The list of Russians sanctioned by Canada, the United States and the EU has grown on a regular basis since 2014, when the West first hit Moscow with punitive measures in response to the seizure and illegal annexation of Crimea that year.
Canada now has sanctions in place against 129 Russian nationals and 84 entities, but none of that has caused Mr. Putin to reverse the annexation nor end the Kremlin’s support for “separatist” fighters in eastern Ukraine. Nor did sanctions deter the 2018 chemical weapon attack on former KGB agent Sergei Skripal in England or the recent poisoning and imprisonment of opposition leader Alexey Navalny.
That the 66-year-old Mr. Lukashenko, who has ruled his country since 1994, felt so threatened by a single journalist demonstrates how rattled his regime was by the protests that erupted after Mr. Lukashenko claimed victory in an August presidential election. Most Belarusians believe the election was won by challenger Sviatlana Tsikhanouskaya, and tens of thousands took to the streets of Minsk and other cities every day for weeks after the vote, calling on Mr. Lukashenko to resign.
Nexta, which has almost 600,000 followers on the Telegram app and is run predominantly by Belarusian exiles living in Poland, was first with photo and video evidence of how Mr. Lukashenko’s officials had rigged the election. Later, the channel became the go-to source for information about where and when the opposition would gather to challenge the result. When the regime cracked down on protesters, Nexta videos capturing the police violence were used by television networks around the world.
Amid the uprising, Mr. Protasevich and Nexta co-founder Stepan Putilo were added to Belarus’s list of “individuals involved in terrorist activity.” It’s a charge that carries a potential sentence of 15 years in prison, though terrorism and treason also remain punishable by death in Belarus, the only European country that still executes prisoners.
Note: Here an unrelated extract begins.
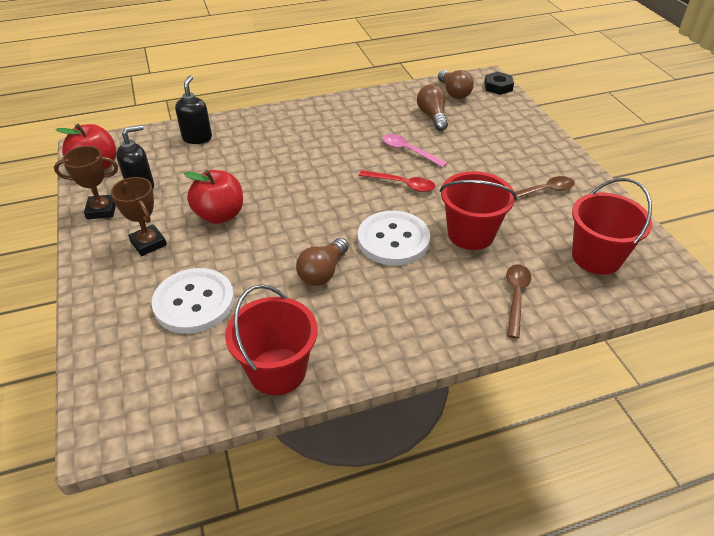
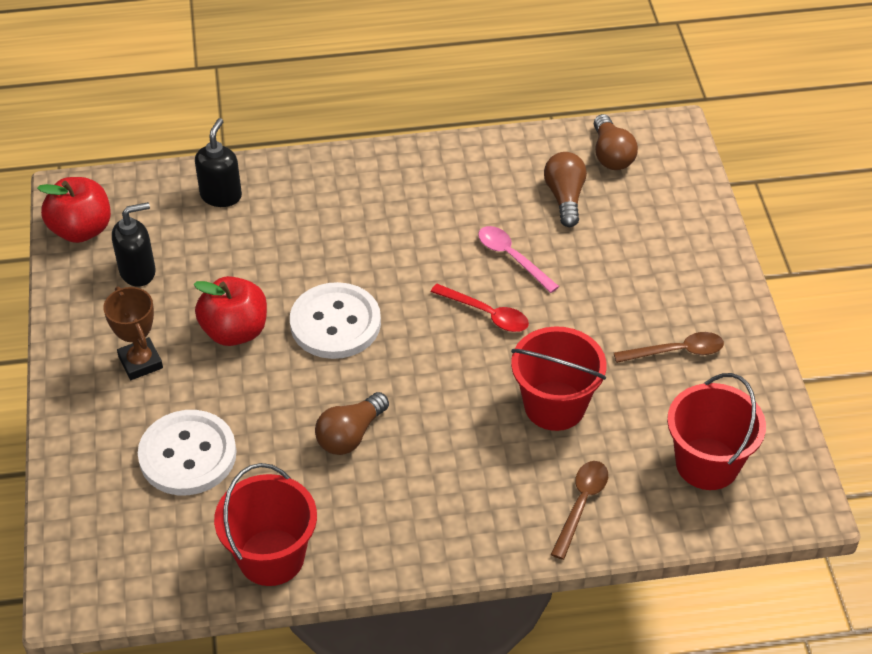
camera: 10 degrees right, 5 degrees up
brown trophy [54,146,118,219] -> none
white button [358,211,430,266] -> white button moved to [290,282,381,359]
black nut [484,72,514,95] -> none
The regime currently holds more than 400 political prisoners in its jails, according to the Viasna human-rights group. Among them are Ms. Tsikhanouskaya’s husband, Sergey Tsikankousky, and her campaign ally, Maria Kolesnikova.
On Monday Ms. Tsikhanouskaya called on the international community to “end the impunity of Lukashenko’s regime.” But with Mr. Putin standing behind him – and the West running out of tools to influence either of them – it’s unclear how that can be accomplished.